Work through the records that follow and return each line containing the word "Rendered".

[Entries taken from a collection]

--------------------------------------------------

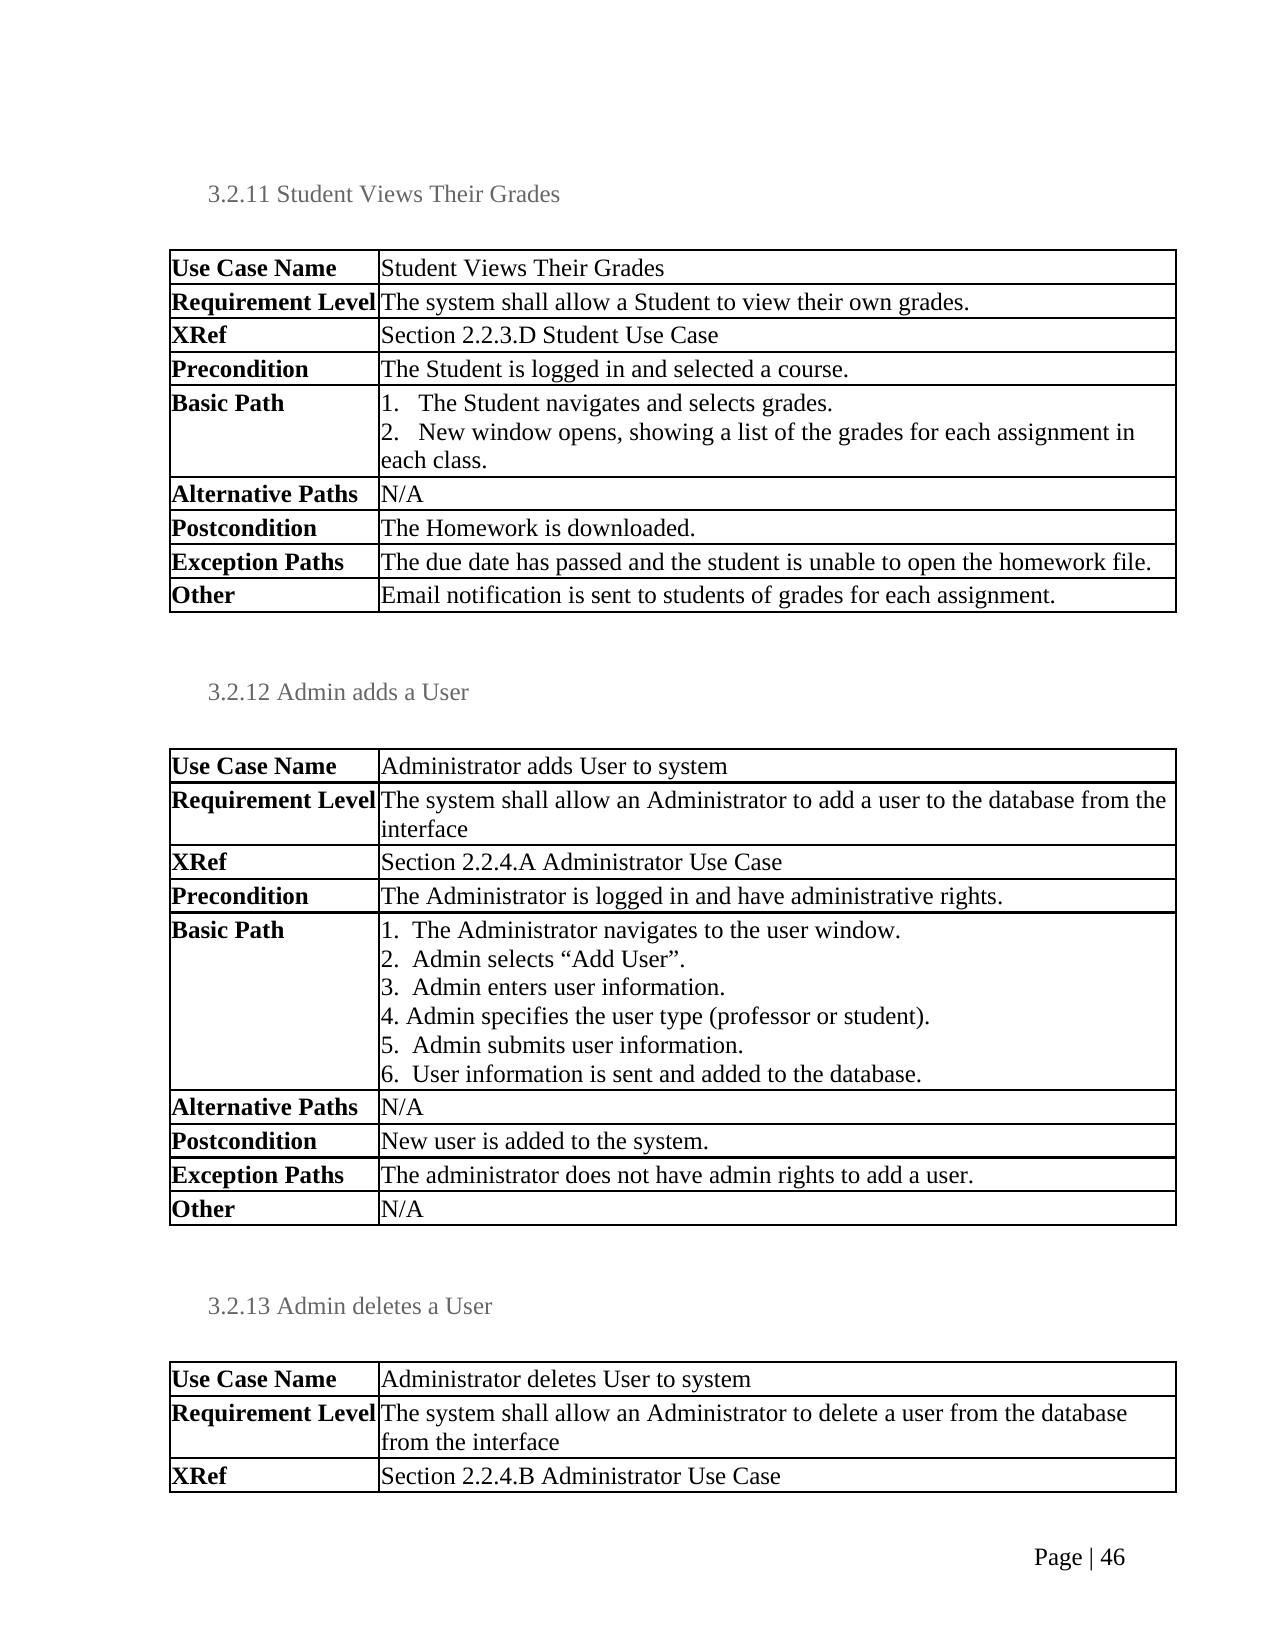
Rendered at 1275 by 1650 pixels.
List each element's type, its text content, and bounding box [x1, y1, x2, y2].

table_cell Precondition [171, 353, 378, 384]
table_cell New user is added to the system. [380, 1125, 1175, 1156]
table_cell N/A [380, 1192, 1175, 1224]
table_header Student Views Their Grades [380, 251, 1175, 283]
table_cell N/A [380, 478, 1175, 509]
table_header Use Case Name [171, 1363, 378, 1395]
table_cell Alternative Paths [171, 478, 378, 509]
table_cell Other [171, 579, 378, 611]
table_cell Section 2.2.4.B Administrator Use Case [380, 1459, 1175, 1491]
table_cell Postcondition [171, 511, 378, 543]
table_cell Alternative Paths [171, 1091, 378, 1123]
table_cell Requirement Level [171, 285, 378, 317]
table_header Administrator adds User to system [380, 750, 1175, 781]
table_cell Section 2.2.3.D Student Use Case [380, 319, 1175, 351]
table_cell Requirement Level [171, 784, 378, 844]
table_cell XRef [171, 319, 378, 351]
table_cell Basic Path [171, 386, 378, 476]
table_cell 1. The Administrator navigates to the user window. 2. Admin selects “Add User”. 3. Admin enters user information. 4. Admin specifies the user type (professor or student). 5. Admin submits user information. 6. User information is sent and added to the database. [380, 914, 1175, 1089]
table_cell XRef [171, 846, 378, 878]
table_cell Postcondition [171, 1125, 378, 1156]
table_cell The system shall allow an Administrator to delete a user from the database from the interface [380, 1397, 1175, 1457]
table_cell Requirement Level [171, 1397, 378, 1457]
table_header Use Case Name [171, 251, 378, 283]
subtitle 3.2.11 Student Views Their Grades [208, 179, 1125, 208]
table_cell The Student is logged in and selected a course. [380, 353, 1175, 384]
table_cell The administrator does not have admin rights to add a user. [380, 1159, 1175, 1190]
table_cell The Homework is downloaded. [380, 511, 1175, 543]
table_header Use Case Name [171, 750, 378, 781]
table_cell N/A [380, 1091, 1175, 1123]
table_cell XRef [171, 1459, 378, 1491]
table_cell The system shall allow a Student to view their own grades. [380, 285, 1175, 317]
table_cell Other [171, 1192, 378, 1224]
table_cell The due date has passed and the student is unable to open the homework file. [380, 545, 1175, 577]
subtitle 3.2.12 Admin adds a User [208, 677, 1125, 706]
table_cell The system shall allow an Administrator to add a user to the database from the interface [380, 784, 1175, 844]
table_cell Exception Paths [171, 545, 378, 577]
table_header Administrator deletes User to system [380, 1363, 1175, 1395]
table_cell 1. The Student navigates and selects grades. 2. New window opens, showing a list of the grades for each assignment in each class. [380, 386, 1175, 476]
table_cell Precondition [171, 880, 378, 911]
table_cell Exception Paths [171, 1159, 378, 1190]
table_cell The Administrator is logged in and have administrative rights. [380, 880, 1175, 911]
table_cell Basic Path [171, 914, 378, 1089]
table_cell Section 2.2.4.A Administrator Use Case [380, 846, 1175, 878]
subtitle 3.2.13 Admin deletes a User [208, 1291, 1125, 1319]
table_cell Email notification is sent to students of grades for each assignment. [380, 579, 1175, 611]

--------------------------------------------------

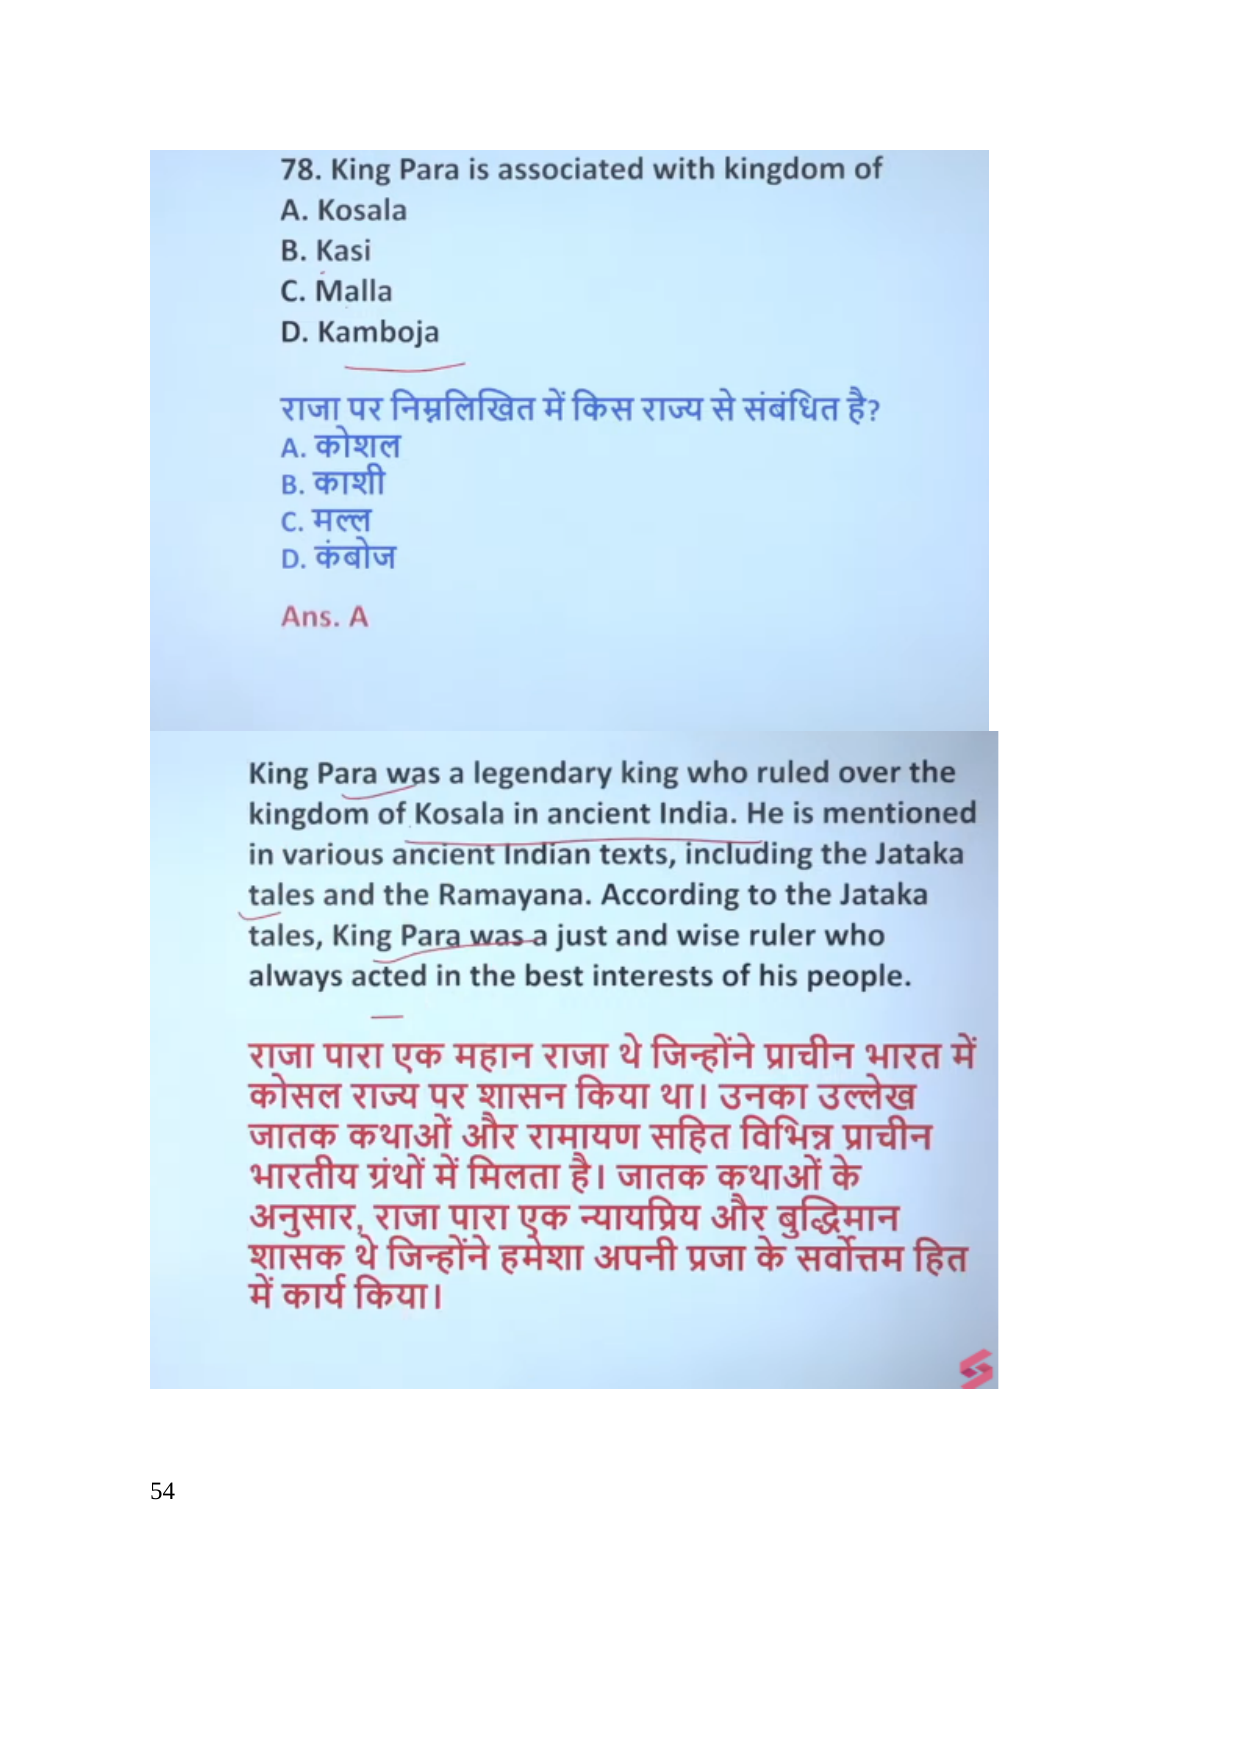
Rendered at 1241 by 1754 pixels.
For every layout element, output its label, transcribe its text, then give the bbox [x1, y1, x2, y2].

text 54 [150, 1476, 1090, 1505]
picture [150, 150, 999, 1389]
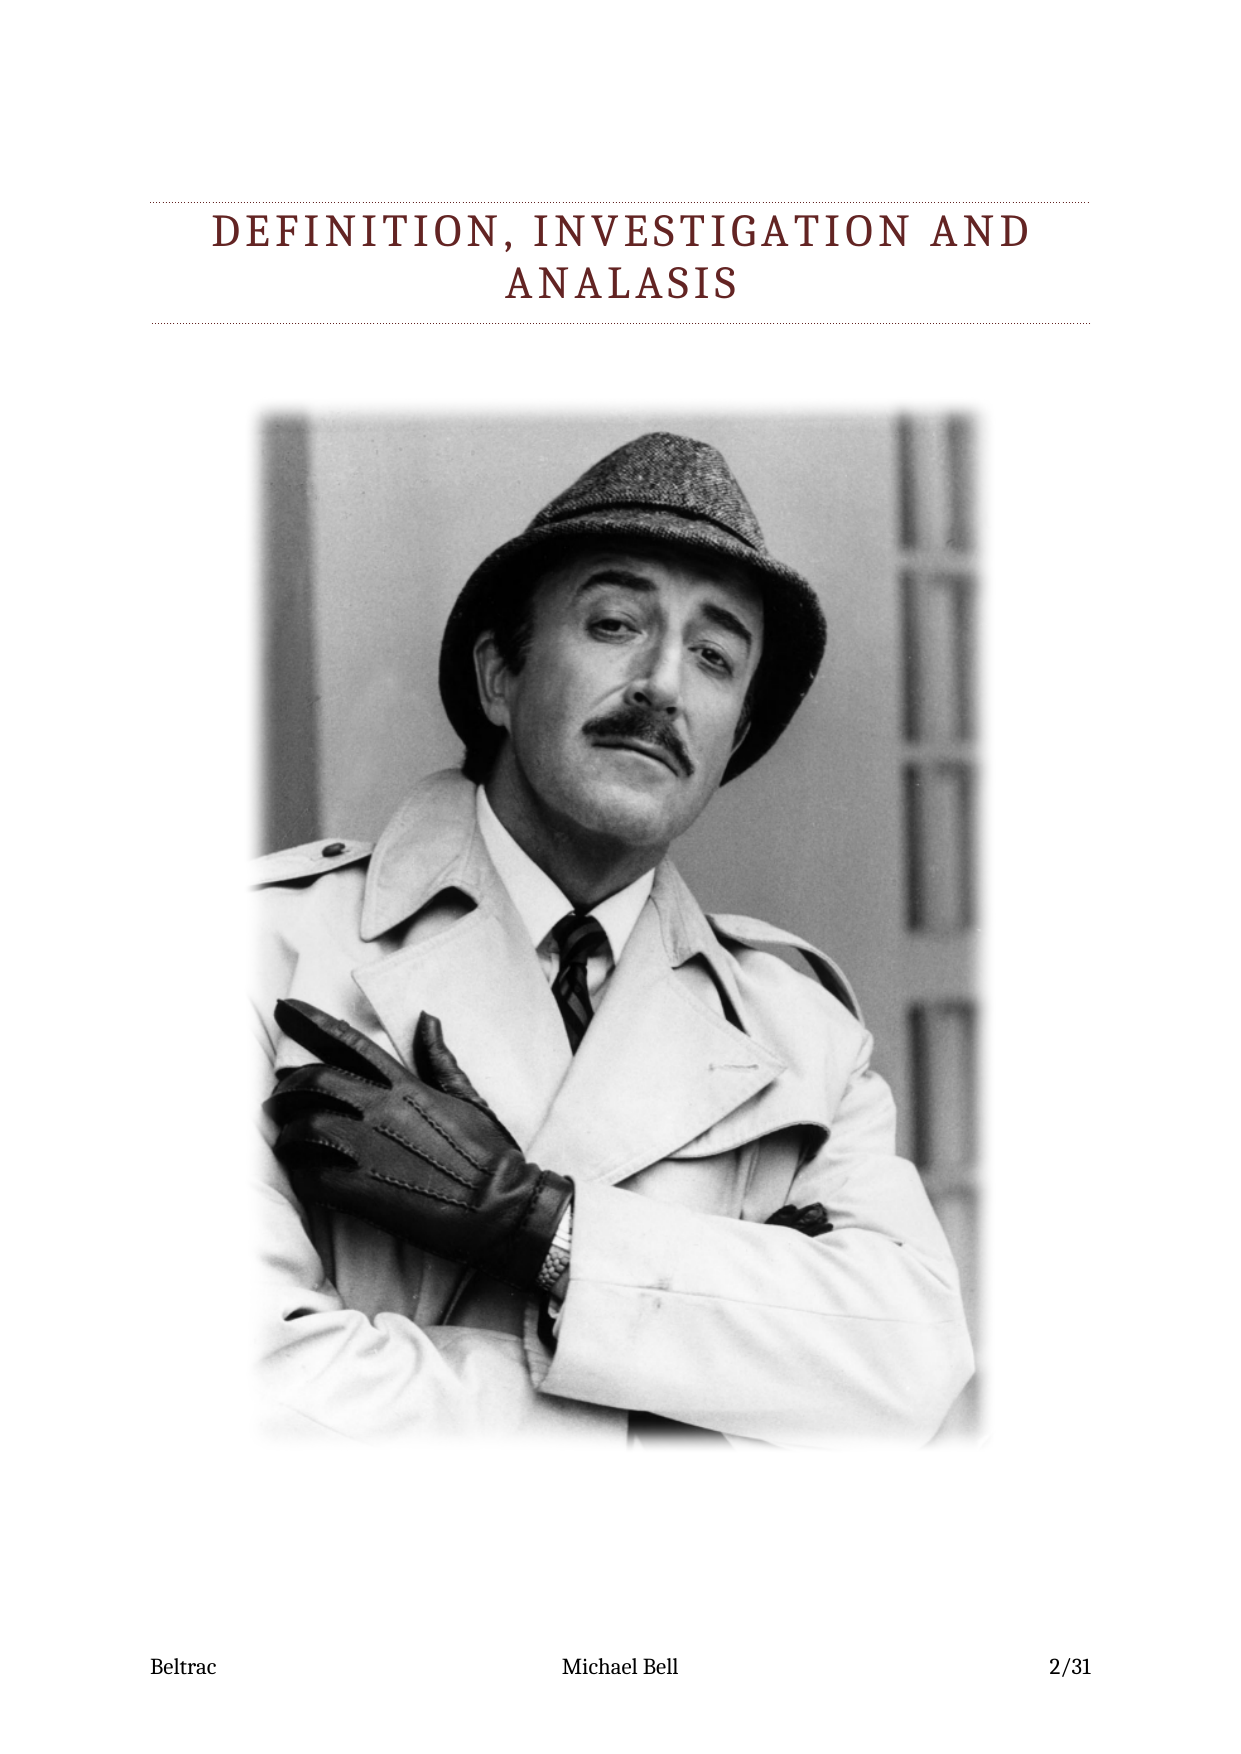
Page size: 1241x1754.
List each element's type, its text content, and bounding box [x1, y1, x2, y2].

--------------------------------------------------

| EXERCISE OUTPUT |
Rendered at 1275 by 1650 pixels.
Rendered at 1241 by 1754 pixels.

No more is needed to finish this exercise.